* TASK PROMPT *
Reproduce all of the data below word for word, keeping every line, mark, and blank line as it appears.

* AVAILABLE DATA *
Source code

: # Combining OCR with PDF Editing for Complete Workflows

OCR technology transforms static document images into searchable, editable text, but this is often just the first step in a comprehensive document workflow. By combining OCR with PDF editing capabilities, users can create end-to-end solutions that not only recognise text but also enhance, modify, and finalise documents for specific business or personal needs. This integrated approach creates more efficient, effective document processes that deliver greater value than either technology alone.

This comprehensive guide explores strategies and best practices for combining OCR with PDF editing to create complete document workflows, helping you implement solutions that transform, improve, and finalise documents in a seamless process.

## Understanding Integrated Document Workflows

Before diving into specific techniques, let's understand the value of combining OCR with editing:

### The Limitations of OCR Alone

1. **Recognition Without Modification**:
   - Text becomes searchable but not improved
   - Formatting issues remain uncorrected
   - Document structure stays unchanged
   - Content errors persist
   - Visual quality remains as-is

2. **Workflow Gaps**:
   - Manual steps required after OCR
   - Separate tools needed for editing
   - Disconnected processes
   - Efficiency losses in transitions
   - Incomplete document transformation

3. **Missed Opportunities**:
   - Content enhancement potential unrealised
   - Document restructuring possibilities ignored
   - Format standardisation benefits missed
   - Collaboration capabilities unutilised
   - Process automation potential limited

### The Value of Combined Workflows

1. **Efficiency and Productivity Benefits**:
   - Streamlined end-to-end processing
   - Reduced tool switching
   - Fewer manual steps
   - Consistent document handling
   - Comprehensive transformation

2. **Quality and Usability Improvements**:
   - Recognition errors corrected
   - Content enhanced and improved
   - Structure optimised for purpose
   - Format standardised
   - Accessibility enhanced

* RESPONSE TO THIS TASK *
Source code

: # Combining OCR with PDF Editing for Complete Workflows

OCR technology transforms static document images into searchable, editable text, but this is often just the first step in a comprehensive document workflow. By combining OCR with PDF editing capabilities, users can create end-to-end solutions that not only recognise text but also enhance, modify, and finalise documents for specific business or personal needs. This integrated approach creates more efficient, effective document processes that deliver greater value than either technology alone.

This comprehensive guide explores strategies and best practices for combining OCR with PDF editing to create complete document workflows, helping you implement solutions that transform, improve, and finalise documents in a seamless process.

## Understanding Integrated Document Workflows

Before diving into specific techniques, let's understand the value of combining OCR with editing:

### The Limitations of OCR Alone

1. **Recognition Without Modification**:
   - Text becomes searchable but not improved
   - Formatting issues remain uncorrected
   - Document structure stays unchanged
   - Content errors persist
   - Visual quality remains as-is

2. **Workflow Gaps**:
   - Manual steps required after OCR
   - Separate tools needed for editing
   - Disconnected processes
   - Efficiency losses in transitions
   - Incomplete document transformation

3. **Missed Opportunities**:
   - Content enhancement potential unrealised
   - Document restructuring possibilities ignored
   - Format standardisation benefits missed
   - Collaboration capabilities unutilised
   - Process automation potential limited

### The Value of Combined Workflows

1. **Efficiency and Productivity Benefits**:
   - Streamlined end-to-end processing
   - Reduced tool switching
   - Fewer manual steps
   - Consistent document handling
   - Comprehensive transformation

2. **Quality and Usability Improvements**:
   - Recognition errors corrected
   - Content enhanced and improved
   - Structure optimised for purpose
   - Format standardised
   - Accessibility enhanced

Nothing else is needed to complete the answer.